:: SUPPLIED RECORDS

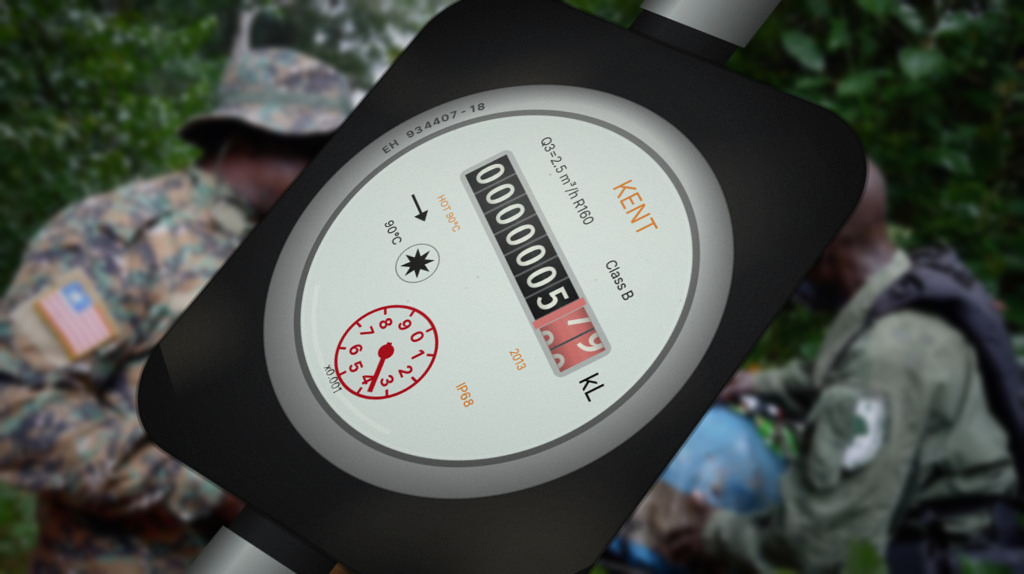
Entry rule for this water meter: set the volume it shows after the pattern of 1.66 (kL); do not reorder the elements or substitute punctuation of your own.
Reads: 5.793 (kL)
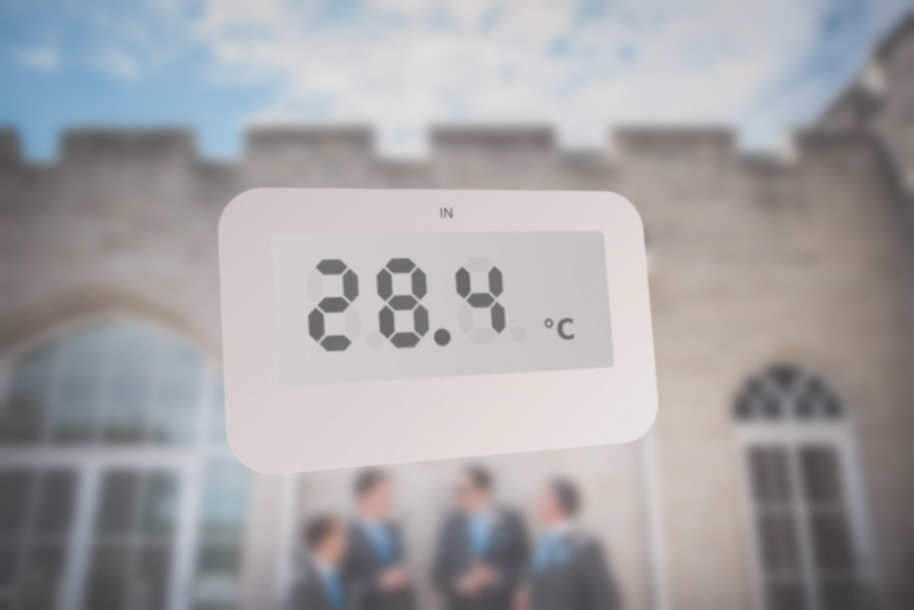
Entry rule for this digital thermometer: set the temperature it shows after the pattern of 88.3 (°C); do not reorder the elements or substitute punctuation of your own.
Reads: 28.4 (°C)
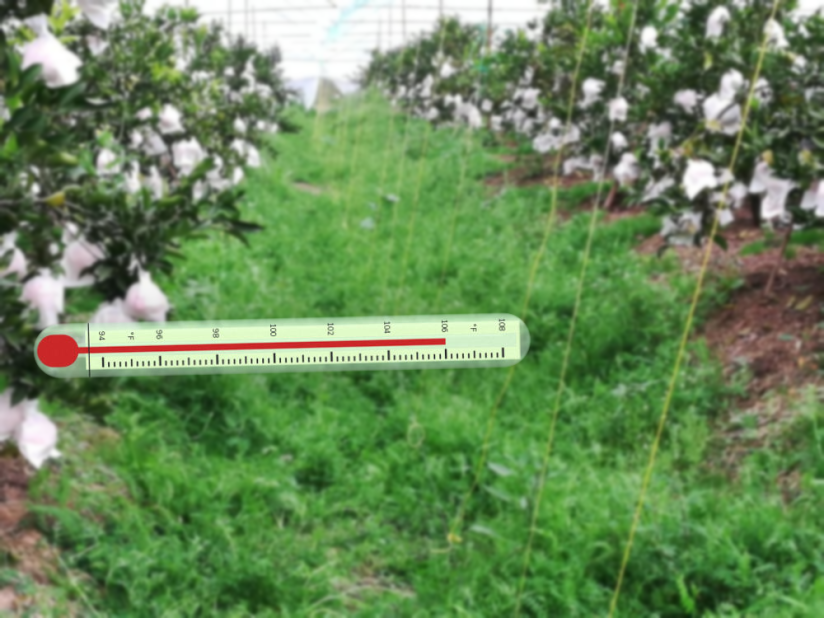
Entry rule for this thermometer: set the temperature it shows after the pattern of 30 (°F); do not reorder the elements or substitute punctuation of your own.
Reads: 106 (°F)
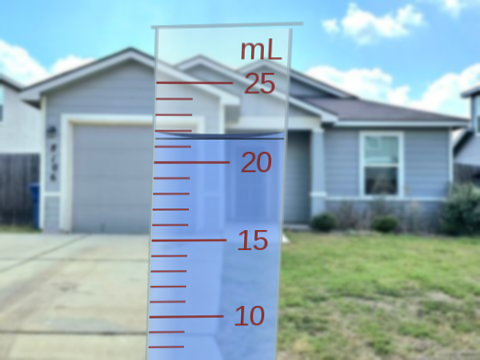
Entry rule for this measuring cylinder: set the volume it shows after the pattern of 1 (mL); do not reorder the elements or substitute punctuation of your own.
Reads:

::::

--- WORK ORDER ---
Copy the records above word for word, leaving out the pictures.

--- ANSWER BELOW ---
Entry rule for this water meter: set the volume it shows after the pattern of 1.66 (kL); do not reorder the elements or substitute punctuation of your own.
Reads: 5.793 (kL)
Entry rule for this digital thermometer: set the temperature it shows after the pattern of 88.3 (°C); do not reorder the elements or substitute punctuation of your own.
Reads: 28.4 (°C)
Entry rule for this thermometer: set the temperature it shows after the pattern of 30 (°F); do not reorder the elements or substitute punctuation of your own.
Reads: 106 (°F)
Entry rule for this measuring cylinder: set the volume it shows after the pattern of 1 (mL); do not reorder the elements or substitute punctuation of your own.
Reads:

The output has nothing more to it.